In recent years, scientists have discovered dozens of different hormones, proteins and other substances whose increase or decrease in concentration significantly prolongs the life of mice and other animals. A vivid example of this is the Klotho protein, whose high concentrations are observed in the body of long-lived humans.
This substance, as experiments on transgenic mice, whose DNA contains additional copies of the Klotho gene, have shown, significantly prolongs their life and at the same time slows down the aging of the brain, making them more intelligent in their advanced years of life. More recently, biologists have discovered that Klotho can “speed up” the work of the brain and young mice, which renewed the interest of the scientific community in this matter.
According to Mohammadi, the principles of Klotho’s work remained a mystery for molecular biologists, as scientists did not know what form this protein takes in the “fighting state” in the cells of the human body and in the bloodstream and with what other cellular systems it connects and interacts.
The only thing that scientists have learned over the past 20 years is that Klotho is somehow connected with hormones from the FGF family that are responsible for the growth of connective tissue. If the genes associated with Klotho or these signaling substances were removed, the life expectancy of the animals fell sharply, which indicated the joint nature of their action.

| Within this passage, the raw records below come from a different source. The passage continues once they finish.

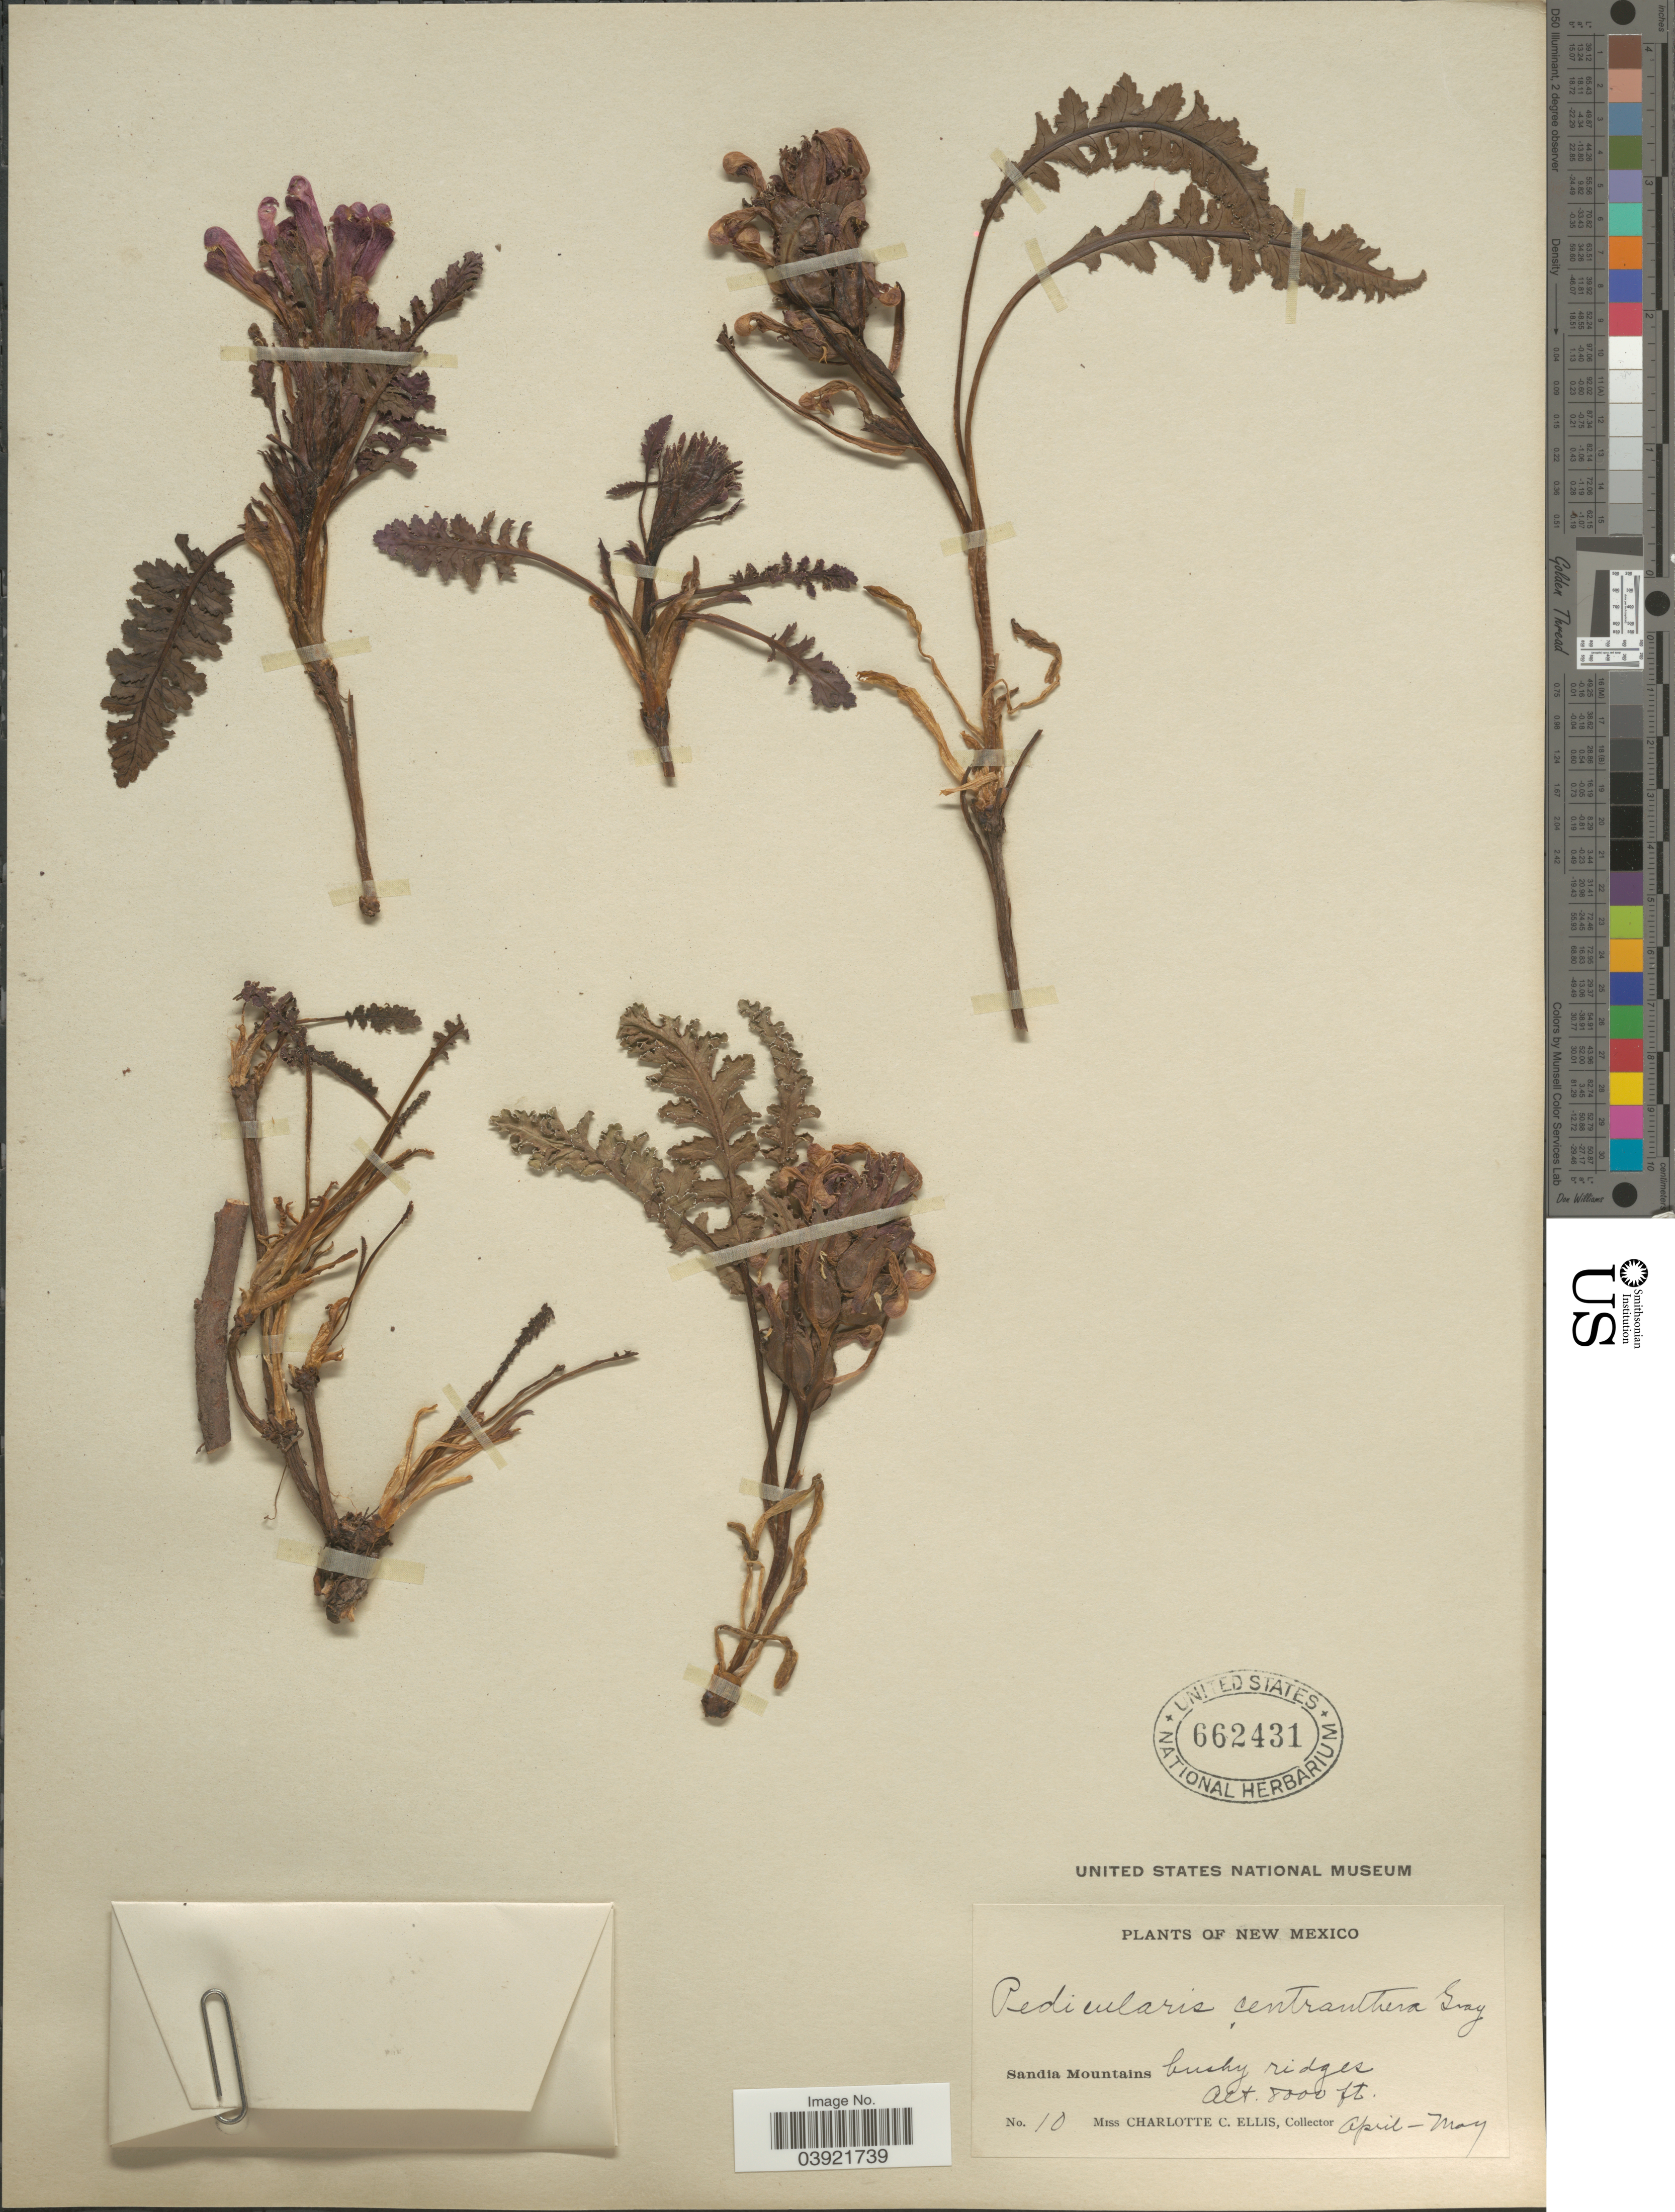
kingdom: Plantae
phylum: Tracheophyta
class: Magnoliopsida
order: Lamiales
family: Orobanchaceae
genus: Pedicularis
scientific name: Pedicularis centranthera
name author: A. Gray in Emory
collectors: C. C. Ellis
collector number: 10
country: United States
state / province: New Mexico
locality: Sandia Mountains.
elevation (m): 2438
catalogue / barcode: US 662431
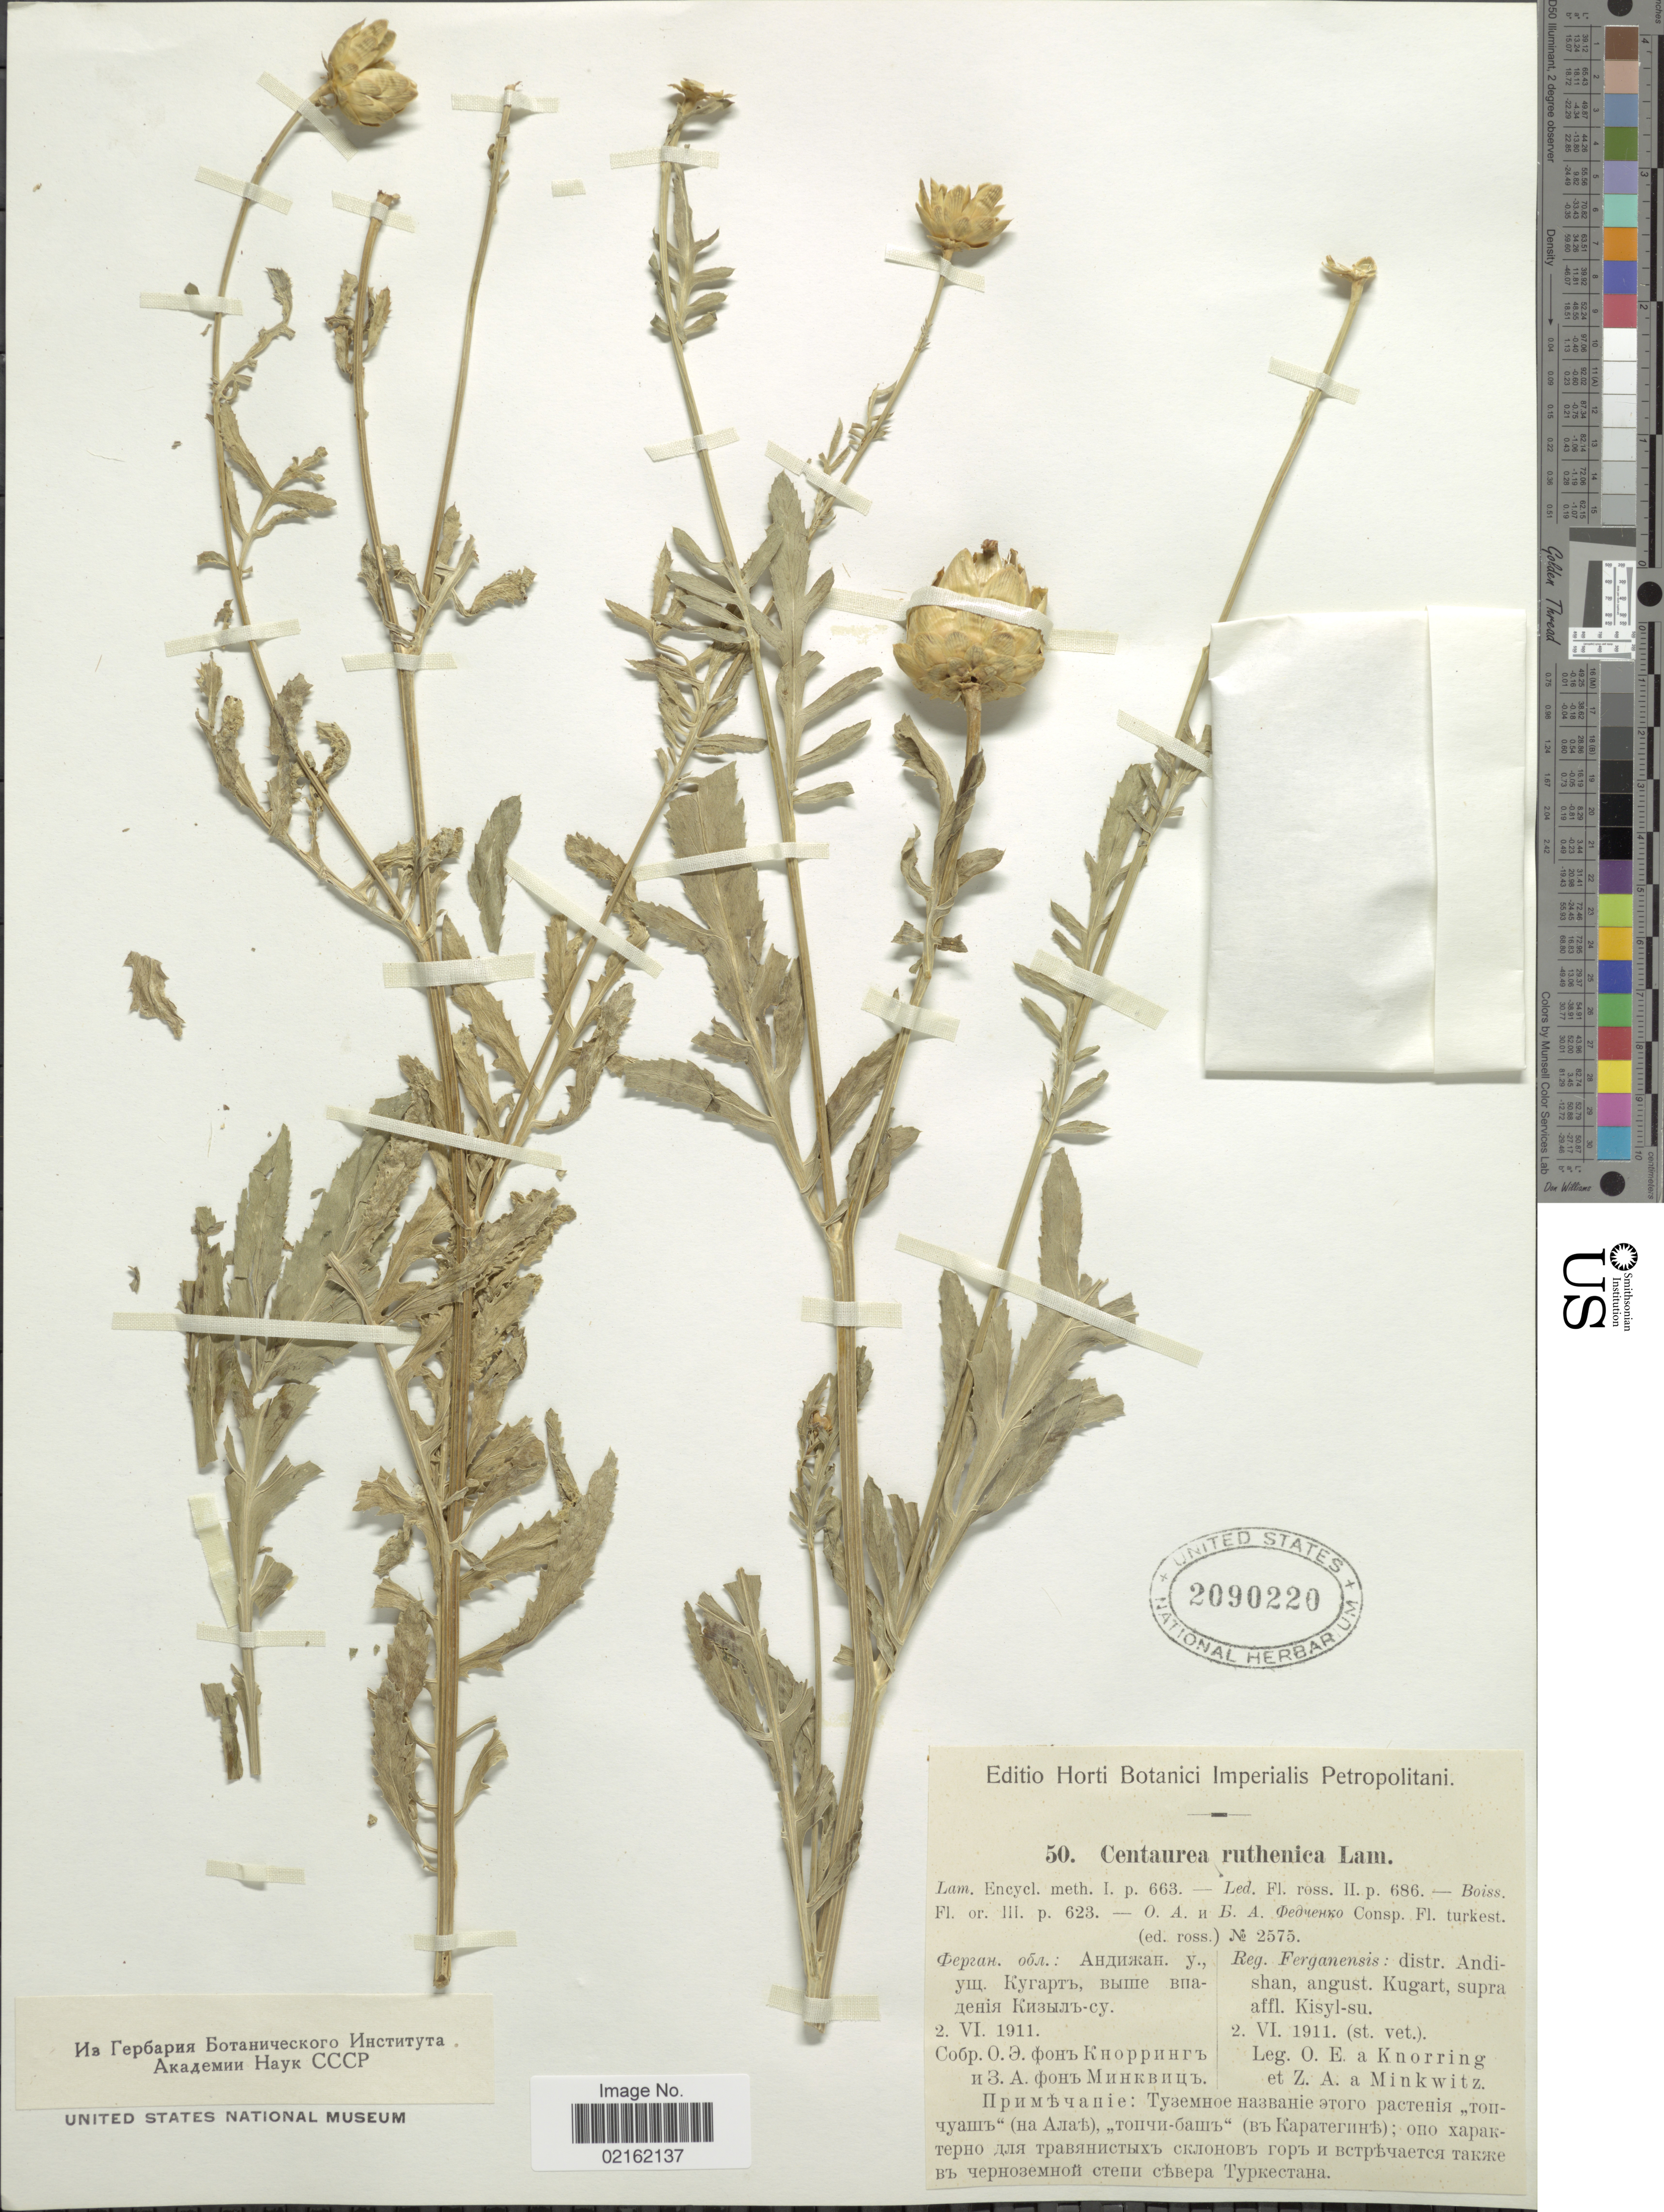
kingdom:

Mohammadi and his team checked whether this was really so, by freezing several Klotho molecules, FGF proteins and a number of other cell components with which they presumably react and enlightening them with a particle accelerator. These images of biologists were used to obtain an accurate three-dimensional model of all these proteins and to study how they can interact with each other and other parts of cells.
These models revealed an unexpected thing – it turned out that Klotho does not slow down aging by itself, this role is actually performed by another protein, FGF23. This hormone, as scientists say, is synthesized in the bone marrow and spreads to all other regions of the body, where it combines with Klotho and a number of other molecules and causes the cells to regenerate.
Using this information, as the biologist notes, you can create a molecule that will activate the molecules of FGF23 as well as Klotho, which will either slow the aging or suppress the work of this hormone if the body produces it too much, which often occurs with the development of kidney disease and hypertrophy of the heart.